Fondi europei per la biodiversità: «Laguna strategica per l’economia»
Il progetto Brave per Grado e Marano: tutela per la salute delle acque, preservata la pesca

Promuovere pesca e acquacoltura, pilastri dell’economia del mare, sostenibili. Contrastare, o quantomeno limitare, la diffusione delle specie aliene invasive (vedi granchio blu in primis). Fermare la perdita di biodiversità.
Tutelare a 360 gradi la laguna di Grado e Marano, asset fondamentale per il territorio e per l’identità delle comunità costiere. Sono i punti chiavi dell’ambizioso progetto “Brave”, finanziato dal Programma europeo Interreg Italia-Croazia 2021-2027 con quasi 7 milioni di euro, che coinvolge la Regione Friuli Venezia Giulia (nello specifico con il Servizio caccia e risorse ittiche) - e altri 12 partner tra regioni italiane e croate, enti di ricerca, agenzie di sviluppo e attori della cooperazione. L’iniziativa sarà approfondita nel corso di un incontro di partenariato il 18 febbraio a Pordenone, all’interno della Fiera AquaFarm.
Ponendo il focus sulle principali sfide del mare Adriatico, la Regione, che per il progetto “Brave” può contare su un budget di 550 mila euro – svilupperà una serie di attività nella laguna di Grado e Marano grazie alle convenzioni siglate con le Università di Trieste e Udine e con l’Istituto nazionale di oceanografia e di geofisica sperimentale (Ogs di Trieste), tra gli istituti scientifici più importanti del territorio.

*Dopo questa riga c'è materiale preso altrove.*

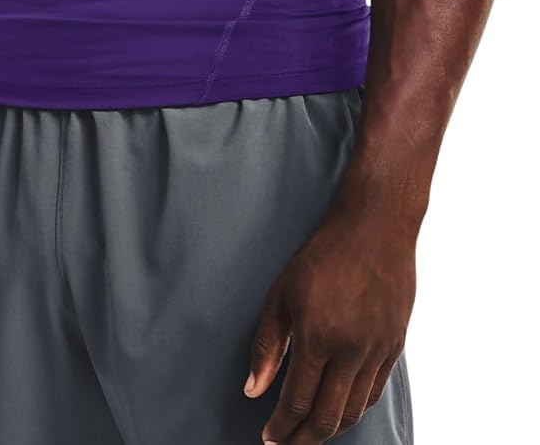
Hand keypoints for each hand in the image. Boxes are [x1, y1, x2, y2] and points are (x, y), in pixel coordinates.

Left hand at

L’intenzione è approfondire lo stato di salute della laguna e sviluppare strumenti integrati di monitoraggio delle risorse biologiche, in un’ottica di equilibrio tra conservazione ambientale e continuità delle attività ittiche tradizionali, che sono un elemento importante di reddito per centinaia di pescatori della costa. Prenderanno parte alla realizzazione delle differenti progettualità anche gli operatori del settore, gli enti di ricerca, Arpa Fvg e il Comitato consultivo dell’Adriatico, il tavolo tecnico-scientifico italo-croato del progetto, chiamato ad assicurare l’allineamento delle politiche di tutela della biodiversità alle direttive europee.
Entrando nel dettaglio, la convenzione con l’Università di Trieste è dedicata allo studio del ruolo ecologico delle valli da pesca lagunari, aree a bassa intensità di acquacoltura considerate strategiche sia per la protezione della biodiversità sia per il mantenimento delle funzioni ecosistemiche della laguna. Si lavorerà sulla mappatura e sull’analisi strutturale degli argini. Con l’Università di Udine, la Regione avvia uno studio mirato alle interazioni tra due specie chiave di molluschi bivalvi, il cuore di laguna (Cerastoderma glaucum) e la vongola filippina (Tapes philippinarum). La ricerca si inserisce in un contesto caratterizzato dall’estrema scarsità della risorsa e quindi della possibilità di sfruttamento da parte dei pescatori, ma soprattutto dalla crescente predazione del granchio blu, specie alloctona invasiva che sta destabilizzando l’intero comparto alto-Adriatico. Lo scopo è comprendere lo stato della risorsa molluschi in laguna e le dinamiche ecologiche e produttive per supportare una gestione sostenibile delle risorse e tutelare una continuità nel reddito degli operatori. Infine, la convenzione con l’Ogs punta sulla sperimentazione di tecnologie innovative, come l’analisi del Dna ambientale.